Astúcia não no sentido de malignidade, mas como filhos da luz frente aos filhos da escuridão, frente às estratégias perniciosas de certos “irmãos”. Se pretendemos ser filhos da luz, temos de participar nesta luta, ousar, sabendo que temos o potencial incrível que Jesus nos deixou e os séculos de experiência acumulada da tradição e vida cristã, da mística, dos santos. Há algo de urgente e não é para ser encarado como “vamos refletir, vamos ver…”. Os fenómenos de crescimento exponencial dos vícios, dos incestos e abusos sexuais, das práticas esotéricas e ocultistas quando não satânicas, da corrupção generalizada, do tráfego de pessoas, das novas formas de escravatura, não permitem ter uma atitude passiva e contemplativa. A pedofilia na Igreja mostra que “o fumo de Satanás”, como disse Paulo VI, penetrou até ao coração da Igreja. São assuntos graves e muito sérios que necessitam de ação e rapidamente, embora sempre com prudência.

A nossa iniciativa no centro Takiwasi tenta demonstrar que é possível levar a cabo este combate, com as nossas limitações, por certo. Propõe sair dos debates teóricos para oferecer factos, passar do discurso à prática. E existem factos concretos, pessoas que deixam o vício, pessoas que se convertem, mudanças de vida, abordagens tangíveis entre o mundo indígena e o mundo ocidental, e entre ambas espiritualidades.

A árvore será reconhecida pelos seus frutos.


Entrevista de Jacques Mabit por Alberto Dubbini, Centro Takiwasi, Agosto 2018. Transcrição literal da forma oral, com as aproximações e limitações deste tipo de trabalho. É uma conversa espontânea e não uma exposição médica, antropológica ou teológica. Traduzido do españhol para o português por Joana Santos.

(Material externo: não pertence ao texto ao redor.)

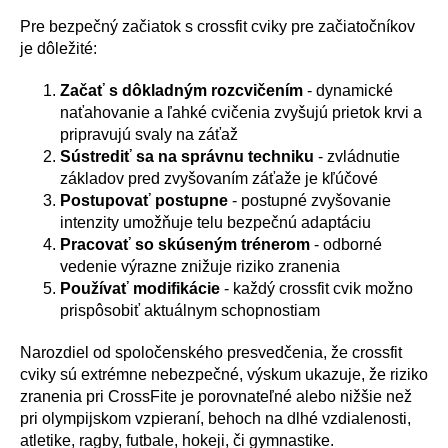
Pre bezpečný začiatok s crossfit cviky pre začiatočníkov
je dôležité:
Začať s dôkladným rozcvičením
- dynamické
naťahovanie a ľahké cvičenia zvyšujú prietok krvi a
pripravujú svaly na záťaž
Sústrediť sa na správnu techniku
- zvládnutie
základov pred zvyšovaním záťaže je kľúčové
Postupovať postupne
- postupné zvyšovanie
intenzity umožňuje telu bezpečnú adaptáciu
Pracovať so skúseným trénerom
- odborné
vedenie výrazne znižuje riziko zranenia
Používať modifikácie
- každý crossfit cvik možno
prispôsobiť aktuálnym schopnostiam
Narozdiel od spoločenského presvedčenia, že crossfit
cviky sú extrémne nebezpečné, výskum ukazuje, že riziko
zranenia pri CrossFite je porovnateľné alebo nižšie než
pri olympijskom vzpieraní, behoch na dlhé vzdialenosti,
atletike, ragby, futbale, hokeji, či gymnastike.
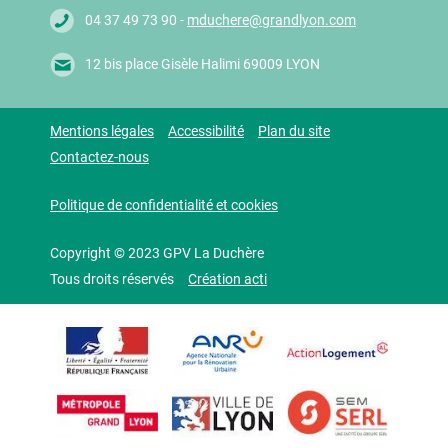
04 37 49 73 90 -
mduchere@grandlyon.com
12 bis place Gisèle Halimi 69009 LYON
Mentions légales
Accessibilité
Plan du site
Contactez-nous
Politique de confidentialité et cookies
Copyright © 2023 GPV La Duchère
Tous droits réservés
Création acti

1 Alberto Dubbini é formado em Ciências Geológicas e professor de ciências naturais no colégio "Luigi di Savoia", Ancona. Ele também possui mestrado em ciências religiosas, Instituto Superior de Ciências Religiosas "Italo Mancini", Universidade de Urbino Carlo Bo, Itália.
2 Percebi depois que esse mesmo fenômeno havia sido descrito em outros lugares, como nos "graniceros" do México. A tradição quíchua os chama de “filhos do relâmpago”, veja: Bianchetti, Maria Cristina (2014), Curanderos, especializaciones y afecciones que rigen aún hoy en el área andina centro oeste suramericano, Scripta Ethnologica, Vol. XXXVI, Bs. As pp. 129-165.
3 Veja P. Juan-Carlos Rodríguez, Hermenêutica da Magia na Bíblia, monografia não editada, biblioteca Takiwasi.
4 LA RENCONTRE DU CHRISTIANISME ET DU CHAMANISME EN ASIE, Bulletin EDA n° 457, Dossiers et documents N° 2/2007, Février 2007. Improvements In The Meeting Of Shamanism And Christianity Among The Indigenous Peoples Of East Asia And Oceania, Resources “EAPR” East Asian Pastoral Review 2006, Volume 43, Number 4, A Report on an International Symposium held in Taiwan in February 2006.